== Assignment ==
Line by line, the data below should be set down unchanged, with images excluded.

== Extracted information ==
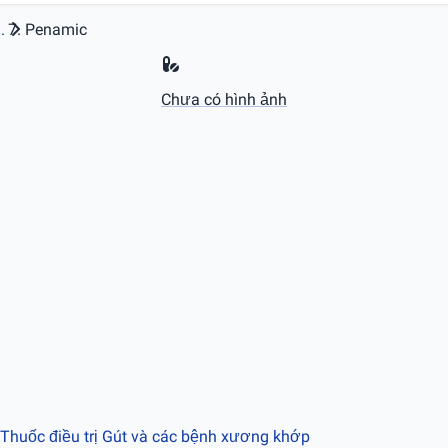
.
Penamic
Chưa có hình ảnh
 Thuốc điều trị Gút và các bệnh xương khớp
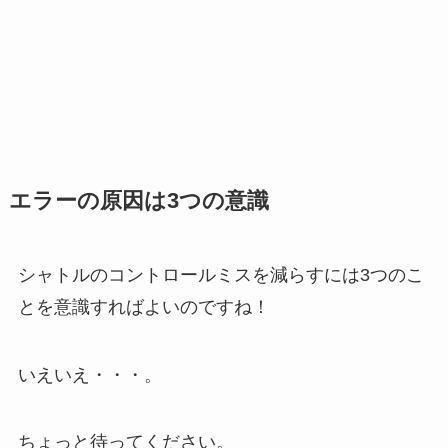
エラーの原因は3つの意識
シャトルのコントロールミスを減らすには3つのこ
とを意識すればよいのですね！
いえいえ・・・。
ちょっと待ってください。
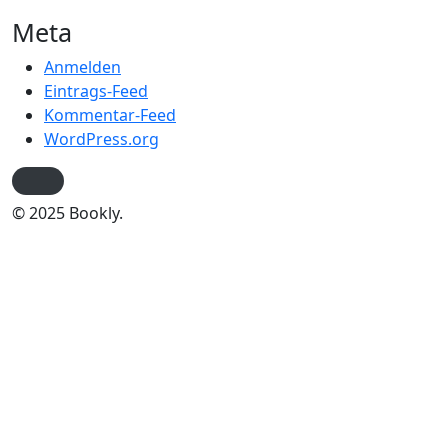
Meta
Anmelden
Eintrags-Feed
Kommentar-Feed
WordPress.org
© 2025 Bookly.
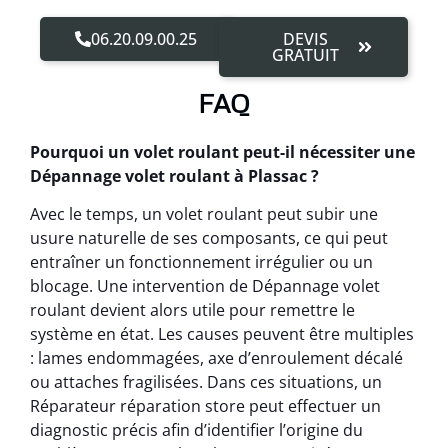
06.20.09.00.25
DEVIS
GRATUIT
FAQ
Pourquoi un volet roulant peut-il nécessiter une
Dépannage volet roulant à Plassac ?
Avec le temps, un volet roulant peut subir une
usure naturelle de ses composants, ce qui peut
entraîner un fonctionnement irrégulier ou un
blocage. Une intervention de Dépannage volet
roulant devient alors utile pour remettre le
système en état. Les causes peuvent être multiples
: lames endommagées, axe d’enroulement décalé
ou attaches fragilisées. Dans ces situations, un
Réparateur réparation store peut effectuer un
diagnostic précis afin d’identifier l’origine du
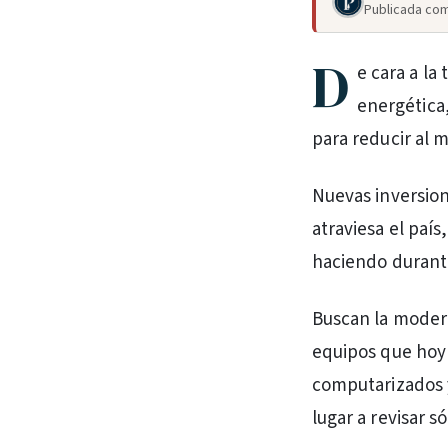
Publicada com
D
e cara a l
energética
para reducir al m
Nuevas inversion
atraviesa el país
haciendo durant
Buscan la modern
equipos que hoy
computarizados y
lugar a revisar s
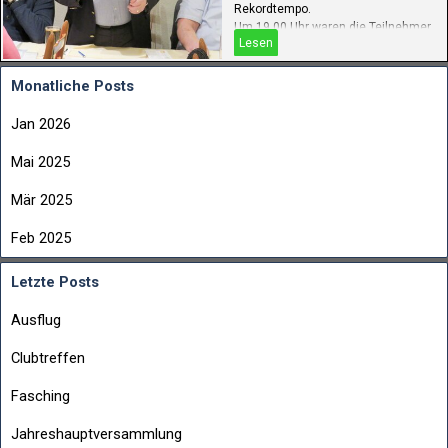
Rekordtempo.
Um 19.00 Uhr waren die Teilnehmer
Lesen
zur Vesper eingeladen, originell
pfälzisch zubereitet und allen
wohlschmeckend.
Monatliche Posts
Jan 2026
Mai 2025
Mär 2025
Feb 2025
Letzte Posts
Ausflug
Clubtreffen
Fasching
Jahreshauptversammlung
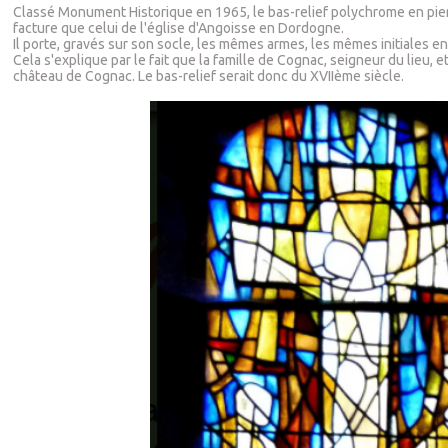
Classé Monument Historique en 1965, le bas-relief polychrome en pierre
facture que celui de l'église d'Angoisse en Dordogne.
Il porte, gravés sur son socle, les mêmes armes, les mêmes initiales en
Cela s'explique par le fait que la famille de Cognac, seigneur du lieu,
château de Cognac. Le bas-relief serait donc du XVIIème siècle.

== Output below ==
.
Penamic
Chưa có hình ảnh
 Thuốc điều trị Gút và các bệnh xương khớp
エラーの原因は3つの意識
シャトルのコントロールミスを減らすには3つのこ
とを意識すればよいのですね！
いえいえ・・・。
ちょっと待ってください。
Meta
Anmelden
Eintrags-Feed
Kommentar-Feed
WordPress.org
© 2025 Bookly.
06.20.09.00.25
DEVIS
GRATUIT
FAQ
Pourquoi un volet roulant peut-il nécessiter une
Dépannage volet roulant à Plassac ?
Avec le temps, un volet roulant peut subir une
usure naturelle de ses composants, ce qui peut
entraîner un fonctionnement irrégulier ou un
blocage. Une intervention de Dépannage volet
roulant devient alors utile pour remettre le
système en état. Les causes peuvent être multiples
: lames endommagées, axe d’enroulement décalé
ou attaches fragilisées. Dans ces situations, un
Réparateur réparation store peut effectuer un
diagnostic précis afin d’identifier l’origine du
Publicada com
D
e cara a l
energética
para reducir al m
Nuevas inversion
atraviesa el país
haciendo durant
Buscan la modern
equipos que hoy
computarizados y
lugar a revisar s
Rekordtempo.
Um 19.00 Uhr waren die Teilnehmer
Lesen
zur Vesper eingeladen, originell
pfälzisch zubereitet und allen
wohlschmeckend.
Monatliche Posts
Jan 2026
Mai 2025
Mär 2025
Feb 2025
Letzte Posts
Ausflug
Clubtreffen
Fasching
Jahreshauptversammlung
Classé Monument Historique en 1965, le bas-relief polychrome en pierre
facture que celui de l'église d'Angoisse en Dordogne.
Il porte, gravés sur son socle, les mêmes armes, les mêmes initiales en
Cela s'explique par le fait que la famille de Cognac, seigneur du lieu,
château de Cognac. Le bas-relief serait donc du XVIIème siècle.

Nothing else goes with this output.